▶ [What to do]: Tally the lines in the material below that contain the string "Delay" with matching case, and reply with only that number.

▶ [Material for this task]:

= = = = = = =

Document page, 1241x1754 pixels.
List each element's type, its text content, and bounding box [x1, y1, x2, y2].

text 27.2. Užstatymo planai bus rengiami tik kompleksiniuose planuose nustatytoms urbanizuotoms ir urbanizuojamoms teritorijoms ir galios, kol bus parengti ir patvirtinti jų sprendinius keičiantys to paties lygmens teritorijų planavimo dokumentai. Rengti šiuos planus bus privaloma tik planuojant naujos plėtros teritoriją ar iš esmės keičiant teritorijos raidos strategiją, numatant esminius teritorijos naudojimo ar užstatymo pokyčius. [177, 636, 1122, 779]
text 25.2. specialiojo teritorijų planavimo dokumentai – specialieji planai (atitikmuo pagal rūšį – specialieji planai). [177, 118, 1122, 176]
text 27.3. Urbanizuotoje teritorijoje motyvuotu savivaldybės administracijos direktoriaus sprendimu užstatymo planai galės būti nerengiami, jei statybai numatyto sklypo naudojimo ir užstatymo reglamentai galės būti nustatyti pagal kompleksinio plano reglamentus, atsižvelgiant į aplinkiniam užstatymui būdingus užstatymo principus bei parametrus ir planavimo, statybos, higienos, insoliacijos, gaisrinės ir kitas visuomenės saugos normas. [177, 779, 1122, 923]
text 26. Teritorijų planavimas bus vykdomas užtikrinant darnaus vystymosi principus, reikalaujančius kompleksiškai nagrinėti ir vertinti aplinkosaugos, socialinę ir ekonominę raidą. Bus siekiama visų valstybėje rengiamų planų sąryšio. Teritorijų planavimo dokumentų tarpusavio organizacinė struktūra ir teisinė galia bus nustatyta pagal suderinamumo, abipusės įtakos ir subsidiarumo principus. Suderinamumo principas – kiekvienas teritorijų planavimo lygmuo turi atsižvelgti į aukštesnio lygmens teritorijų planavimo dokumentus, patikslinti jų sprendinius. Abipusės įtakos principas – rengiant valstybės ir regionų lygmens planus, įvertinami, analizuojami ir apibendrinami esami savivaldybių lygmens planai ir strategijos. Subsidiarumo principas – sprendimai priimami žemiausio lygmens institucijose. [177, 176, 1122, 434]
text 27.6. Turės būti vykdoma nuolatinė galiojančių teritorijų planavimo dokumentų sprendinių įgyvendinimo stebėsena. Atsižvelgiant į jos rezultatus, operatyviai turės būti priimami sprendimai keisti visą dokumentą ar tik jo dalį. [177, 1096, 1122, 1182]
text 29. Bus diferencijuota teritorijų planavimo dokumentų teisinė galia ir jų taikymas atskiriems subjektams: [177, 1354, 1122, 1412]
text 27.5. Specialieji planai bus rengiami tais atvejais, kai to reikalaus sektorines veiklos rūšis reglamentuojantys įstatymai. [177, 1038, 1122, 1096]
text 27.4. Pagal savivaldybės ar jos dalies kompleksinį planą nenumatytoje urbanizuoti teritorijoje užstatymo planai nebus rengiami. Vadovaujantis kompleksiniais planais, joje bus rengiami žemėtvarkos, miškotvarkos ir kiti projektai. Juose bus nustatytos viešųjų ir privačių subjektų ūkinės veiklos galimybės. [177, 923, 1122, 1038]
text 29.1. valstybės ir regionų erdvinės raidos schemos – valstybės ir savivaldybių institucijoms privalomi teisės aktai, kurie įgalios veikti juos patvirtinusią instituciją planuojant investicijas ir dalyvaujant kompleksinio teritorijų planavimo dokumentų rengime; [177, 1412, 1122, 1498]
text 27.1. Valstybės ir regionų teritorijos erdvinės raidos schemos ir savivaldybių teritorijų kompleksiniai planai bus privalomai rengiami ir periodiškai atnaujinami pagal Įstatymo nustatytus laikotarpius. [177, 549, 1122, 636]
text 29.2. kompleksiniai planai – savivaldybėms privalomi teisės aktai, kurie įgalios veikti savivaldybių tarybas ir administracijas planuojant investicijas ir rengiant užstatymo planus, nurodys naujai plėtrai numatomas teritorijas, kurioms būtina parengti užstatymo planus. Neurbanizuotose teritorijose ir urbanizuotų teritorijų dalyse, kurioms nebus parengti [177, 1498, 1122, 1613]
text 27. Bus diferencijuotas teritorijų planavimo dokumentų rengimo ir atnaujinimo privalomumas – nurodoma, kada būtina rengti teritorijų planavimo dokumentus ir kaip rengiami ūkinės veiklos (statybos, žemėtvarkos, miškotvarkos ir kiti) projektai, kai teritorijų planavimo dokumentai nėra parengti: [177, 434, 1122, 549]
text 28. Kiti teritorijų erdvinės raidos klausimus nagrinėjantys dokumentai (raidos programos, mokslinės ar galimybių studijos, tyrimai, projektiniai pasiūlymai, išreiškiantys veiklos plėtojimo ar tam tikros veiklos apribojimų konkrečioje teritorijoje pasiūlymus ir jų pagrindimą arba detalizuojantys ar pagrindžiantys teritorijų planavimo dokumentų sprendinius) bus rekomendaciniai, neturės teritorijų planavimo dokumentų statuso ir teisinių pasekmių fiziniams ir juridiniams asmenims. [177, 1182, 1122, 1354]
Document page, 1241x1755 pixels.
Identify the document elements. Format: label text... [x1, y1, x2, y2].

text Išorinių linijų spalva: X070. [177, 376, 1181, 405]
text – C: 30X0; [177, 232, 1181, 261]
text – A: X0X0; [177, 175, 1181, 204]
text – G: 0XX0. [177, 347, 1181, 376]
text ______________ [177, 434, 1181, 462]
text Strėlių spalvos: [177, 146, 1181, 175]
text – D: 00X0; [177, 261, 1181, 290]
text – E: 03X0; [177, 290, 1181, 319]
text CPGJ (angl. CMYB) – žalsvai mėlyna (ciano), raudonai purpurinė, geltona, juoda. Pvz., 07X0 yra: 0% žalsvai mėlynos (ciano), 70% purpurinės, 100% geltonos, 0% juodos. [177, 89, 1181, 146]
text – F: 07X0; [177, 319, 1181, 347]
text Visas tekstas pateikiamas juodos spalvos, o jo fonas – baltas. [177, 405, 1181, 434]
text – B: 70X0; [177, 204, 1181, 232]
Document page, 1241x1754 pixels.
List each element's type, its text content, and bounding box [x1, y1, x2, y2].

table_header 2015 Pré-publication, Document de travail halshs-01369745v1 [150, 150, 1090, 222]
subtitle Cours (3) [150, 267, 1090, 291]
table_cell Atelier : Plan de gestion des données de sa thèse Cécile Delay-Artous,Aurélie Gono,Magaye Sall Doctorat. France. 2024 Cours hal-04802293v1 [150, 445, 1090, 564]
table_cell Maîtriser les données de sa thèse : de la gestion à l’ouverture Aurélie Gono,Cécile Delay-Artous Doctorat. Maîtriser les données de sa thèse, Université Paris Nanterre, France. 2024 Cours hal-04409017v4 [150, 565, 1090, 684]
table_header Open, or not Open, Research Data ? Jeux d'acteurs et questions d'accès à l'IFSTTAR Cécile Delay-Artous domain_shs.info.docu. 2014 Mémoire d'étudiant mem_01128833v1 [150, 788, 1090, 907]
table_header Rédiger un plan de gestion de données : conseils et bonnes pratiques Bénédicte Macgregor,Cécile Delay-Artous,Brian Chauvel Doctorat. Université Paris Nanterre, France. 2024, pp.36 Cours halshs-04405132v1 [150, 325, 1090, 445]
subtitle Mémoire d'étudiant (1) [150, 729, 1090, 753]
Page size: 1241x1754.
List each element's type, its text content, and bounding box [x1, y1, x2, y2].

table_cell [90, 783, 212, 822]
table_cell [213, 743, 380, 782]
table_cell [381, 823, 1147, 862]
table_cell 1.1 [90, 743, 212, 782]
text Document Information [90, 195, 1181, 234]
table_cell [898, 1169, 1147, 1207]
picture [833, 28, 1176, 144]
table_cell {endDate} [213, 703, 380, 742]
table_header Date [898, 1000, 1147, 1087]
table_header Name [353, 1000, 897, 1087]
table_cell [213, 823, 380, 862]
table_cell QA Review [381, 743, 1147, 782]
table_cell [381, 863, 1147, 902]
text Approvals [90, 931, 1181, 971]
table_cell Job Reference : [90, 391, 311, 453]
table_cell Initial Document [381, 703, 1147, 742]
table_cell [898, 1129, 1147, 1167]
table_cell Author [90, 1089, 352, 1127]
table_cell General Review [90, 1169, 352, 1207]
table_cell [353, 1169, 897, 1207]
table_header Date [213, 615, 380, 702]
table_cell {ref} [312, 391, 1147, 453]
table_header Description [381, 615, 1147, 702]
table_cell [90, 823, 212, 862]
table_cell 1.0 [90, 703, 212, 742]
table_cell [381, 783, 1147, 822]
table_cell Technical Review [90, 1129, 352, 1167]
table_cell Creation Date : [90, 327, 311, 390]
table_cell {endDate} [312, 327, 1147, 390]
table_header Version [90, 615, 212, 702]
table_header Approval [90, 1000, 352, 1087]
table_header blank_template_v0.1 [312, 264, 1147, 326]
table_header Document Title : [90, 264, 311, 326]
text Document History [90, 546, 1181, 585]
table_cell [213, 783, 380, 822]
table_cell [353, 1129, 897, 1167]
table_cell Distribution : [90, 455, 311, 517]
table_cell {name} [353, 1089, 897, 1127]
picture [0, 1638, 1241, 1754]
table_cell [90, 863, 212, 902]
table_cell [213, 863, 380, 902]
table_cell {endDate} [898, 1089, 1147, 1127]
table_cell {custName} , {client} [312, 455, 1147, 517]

= = = = = = =

▶ [Exercise result]: 4